Pek canlı hayal gücüm, gittiğim yerden bir gün geri dönememe ihtimaliyle ancak bu şekilde baş edebildi. Keza sürgün, ideallerinize sarılmayı seçen biriyseniz, üç potansiyel gelecekten birisi Türkiye’nin direnenlere sunduğu menüde. Nedense ölmekten veya hapse girmekten değil de en çok bu olasılıktan korktuğumu fark ettim. Bir Fransız lisesine gidiyordum, okuduğum sınıfta hiç yurtdışı başvurusu yapmayan tek kişi bendim. Tabii bu duyguyu evhamlı evhamlı yaşadığım 2000’lerde Türkiye biraz daha başka bir yerdi. Herkes gitmek istemiyordu henüz. O yaşlarda aslında dik bir duruşun, yalnızca ana akımın değer olarak belirlediklerini değil, tüm azınlıkların haklarını savunabilmenin ağır bedelleri olacağını kabul ettim. Hızlı bir dönüşüm sürecine girdim. Bir Beyaz Türk olarak bana atanmış nezih güzergahtan ilk ara sapağa, bir gün sonunun uçurum olabileceğini bile bile saptım. Öğrendiğim hikayeler arttıkça yalnızca isyanım artmadı, Türkiye’deyken Türkiye hasreti duymaya başladım. Bu kuvvetli ama sessiz kalması gereken, dile getirilince nehrin akışının tersine yüzdüğüm için herkesin dalga geçtiği fikre sıkı sıkı tutundum yetişkin hayatımda. Her geçen gün kafamdaki minik kuruntu sıradan insanların gündelik yaşamına dönüştü. Sevdiğim çoğu insan başka bir ülkede yaşıyor bugün.
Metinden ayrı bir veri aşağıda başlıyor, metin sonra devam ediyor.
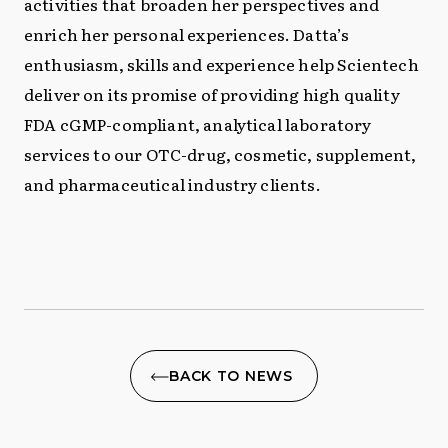
activities that broaden her perspectives and
enrich her personal experiences. Datta’s
enthusiasm, skills and experience help Scientech
deliver on its promise of providing high quality
FDA cGMP-compliant, analytical laboratory
services to our OTC-drug, cosmetic, supplement,
and pharmaceutical industry clients.
BACK TO NEWS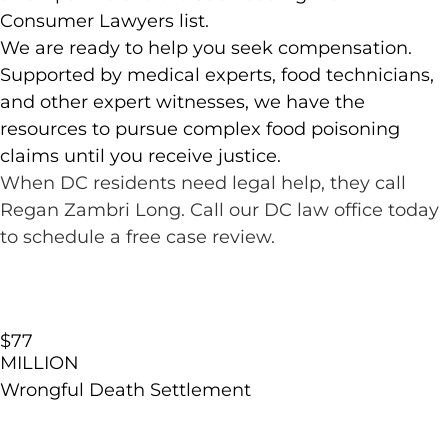
Consumer Lawyers list.
We are ready to help you seek compensation.
Supported by medical experts, food technicians,
and other expert witnesses, we have the
resources to pursue complex food poisoning
claims until you receive justice.
When DC residents need legal help, they call
Regan Zambri Long. Call our DC law office today
to schedule a free case review.
$77
MILLION
Wrongful Death Settlement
Bu yazı kalma arzusuna dair bir sessizliği, herkesin gitmeyi konuştuğu bir dönemde kırmak için yazılıyor. 

Ben kendi memleketimde insan gibi yaşayıp, onurlu bir şekilde ölmek istiyorum. Evet, 13. Cumhurbaşkanının Kemal Kılıçdaroğlu seçilemediği seçimin ardından, en büyük hayallerimden biri sadece mevcut hayatımı en temel şartları çerçevesinde sürdürmek. Bu kadar sade, yalın, bu kadar sindirmesi zor olan katı bir gerçek bu. Seçimin ertesi günü bu satırları yazarken sıkı sıkı sarıldığım şey, Türkiye’de yaşama arzumun ta kendisi.

Gidip de geri dönmek

14 Mayıs Cumhurbaşkanlığı seçimlerini takip eden hafta herkes “Git, gidelim, gideceğiz, gitmeliyiz” der ve ikinci turun ardından bu hususta toplumsal mutabakat imzalanırken, ben her yerde Reyhan Karaca’dan “Gidesim Gelmiyor” açıp, herkesin neden gitmek istediğini anlattığı bu ortamda neden geri döndüğümü, kalma ısrarımı haykırmak istiyorum.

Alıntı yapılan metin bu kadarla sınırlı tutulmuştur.